Russian State Hydrometeorological University (RSHU) (Российский государственный гидрометеорологический университет) is a coeducational and public research university located in St. Petersburg, Russia. It was founded on July 23, 1930. For all the time RSHU have trained more than 20,000 professionals, with more than 3,000 for foreign countries. Current rector is acting Valeriy Mikheev due to the death of the previous rector Lev Karlin.

==History==
Russian State Hydrometeorological University was established on July 23, 1930, on the basis of Geophysical Department of the Faculty of Physics of the MSU as Moscow Hydrometeorological Institute.

After World War II the university was transferred to Leningrad and renamed as Leningrad Hydrometeorological Institute (LHI). The institute became the world's first institution of higher education with hydrometeorological profile.

In 1992, it was renamed the Russian State Hydrometeorological Institute (RSHI). In 1998, it was renamed as Russian State Hydrometeorological University (current name).

==Faculties==
RSHU consists of 8 faculties:
- Meteorological Faculty
- Hydrological Faculty
- Oceanological Faculty
- Ecological Faculty
- Information Systems and Geotechnologies
- Economics, Social Sciences and Humanities
- Philological
- National and Traditional Arts

== University rating==
Center for Promotion of graduates conducted monitoring of university centers of youth employment in 2011. According to the results of this monitoring RSHU took 12th place among the universities of the Russian Federation, and the 3rd place among the universities of St. Petersburg. According to the rating of public universities in Russia in 2010 RSHU ranked 141 out of 1,527 Russian universities in the overall rankings, 23 out of 94 universities of St. Petersburg.
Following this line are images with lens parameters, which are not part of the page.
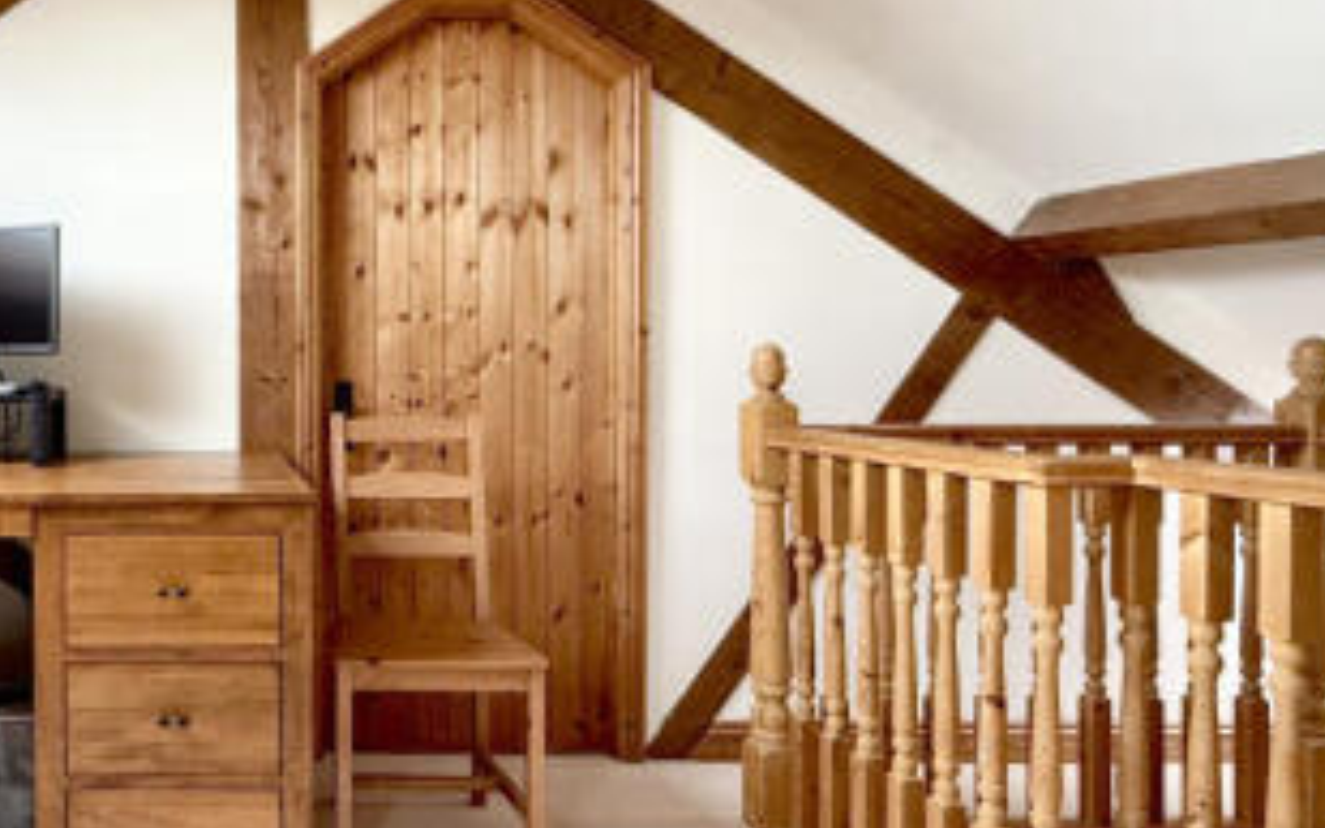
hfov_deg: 61.1
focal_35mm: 28
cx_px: 268
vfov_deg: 44.5
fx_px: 1011
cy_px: 375
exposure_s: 1/99
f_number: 2.2
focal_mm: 2.22
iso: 250
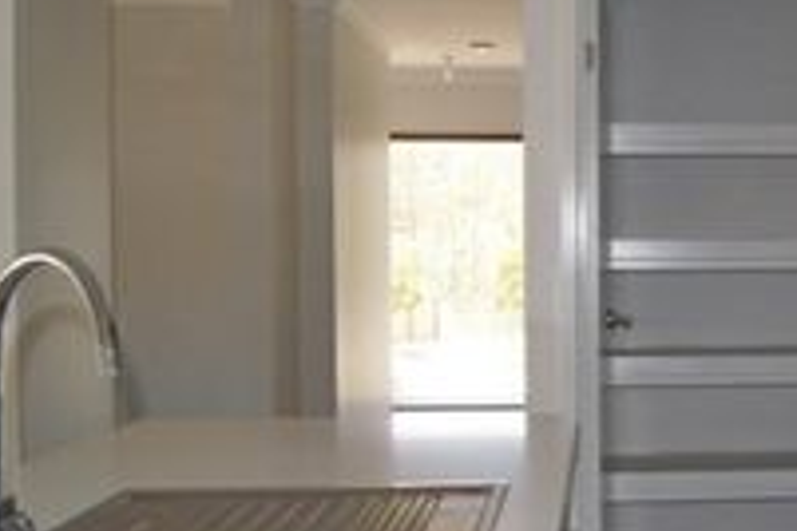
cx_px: 872
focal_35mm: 63
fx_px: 1395
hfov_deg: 28.9
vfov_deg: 21.6
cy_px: 299
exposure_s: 1/160
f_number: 4.5
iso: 320
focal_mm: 18
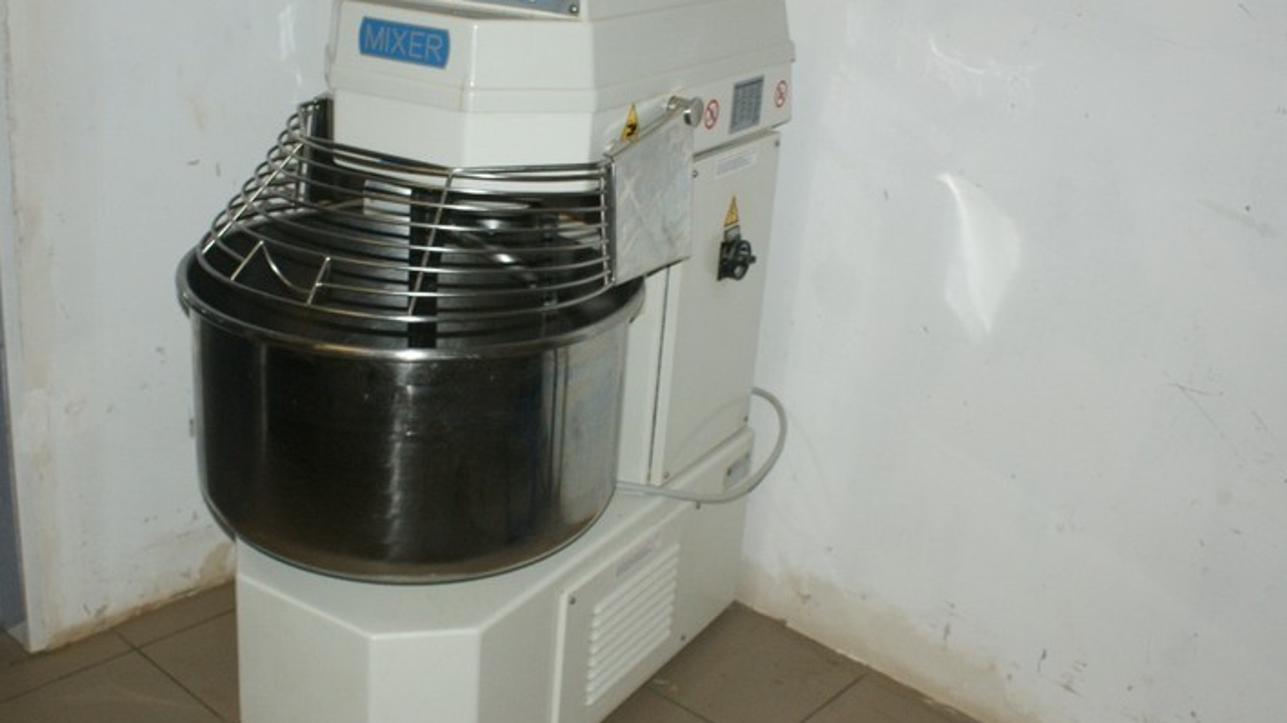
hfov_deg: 51.6
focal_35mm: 39
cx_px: 638
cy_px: 342
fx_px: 1331
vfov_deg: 30.4
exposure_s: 1/60
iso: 400
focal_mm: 22
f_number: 5.6
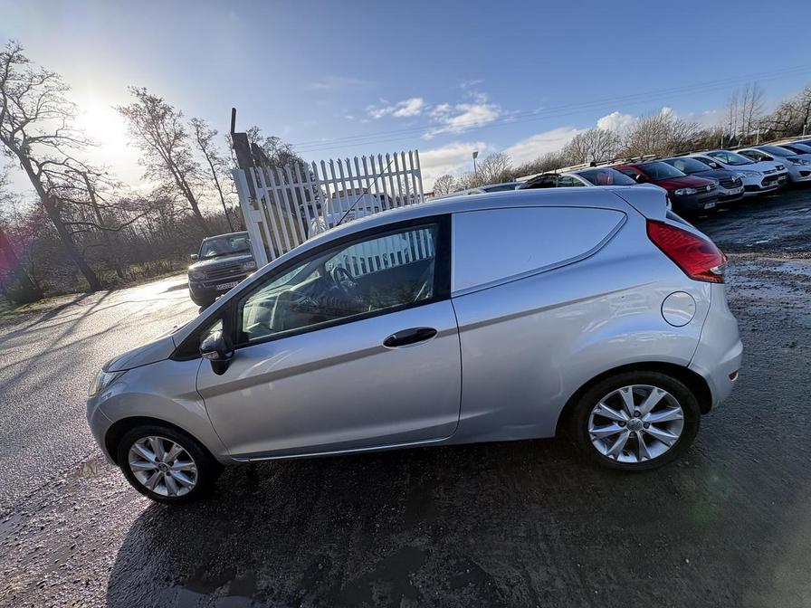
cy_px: 304
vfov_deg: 85.7
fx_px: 328
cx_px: 406
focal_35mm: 14
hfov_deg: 102.1
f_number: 2.2
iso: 64
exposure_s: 1/771
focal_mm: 2.22
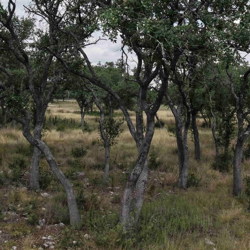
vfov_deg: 28.4
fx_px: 482
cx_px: 164
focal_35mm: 59
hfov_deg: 28.9
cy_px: 48
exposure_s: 1/3200
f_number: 1.8
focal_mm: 6.48
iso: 210
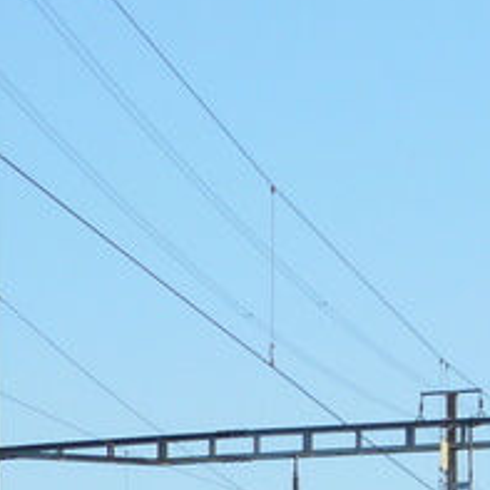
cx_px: -470
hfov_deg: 7.6
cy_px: 833
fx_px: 3523
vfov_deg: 7.7
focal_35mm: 220
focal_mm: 8.1
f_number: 5.6
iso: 100
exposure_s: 1/500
== International collaboration ==
The university is a member of the University of the Arctic. UArctic is an international cooperative network based in the Circumpolar Arctic region, consisting of more than 200 universities, colleges, and other organizations with an interest in promoting education and research in the Arctic region. The collaboration has been paused after the beginning of the Russo-Ukrainian War in 2022.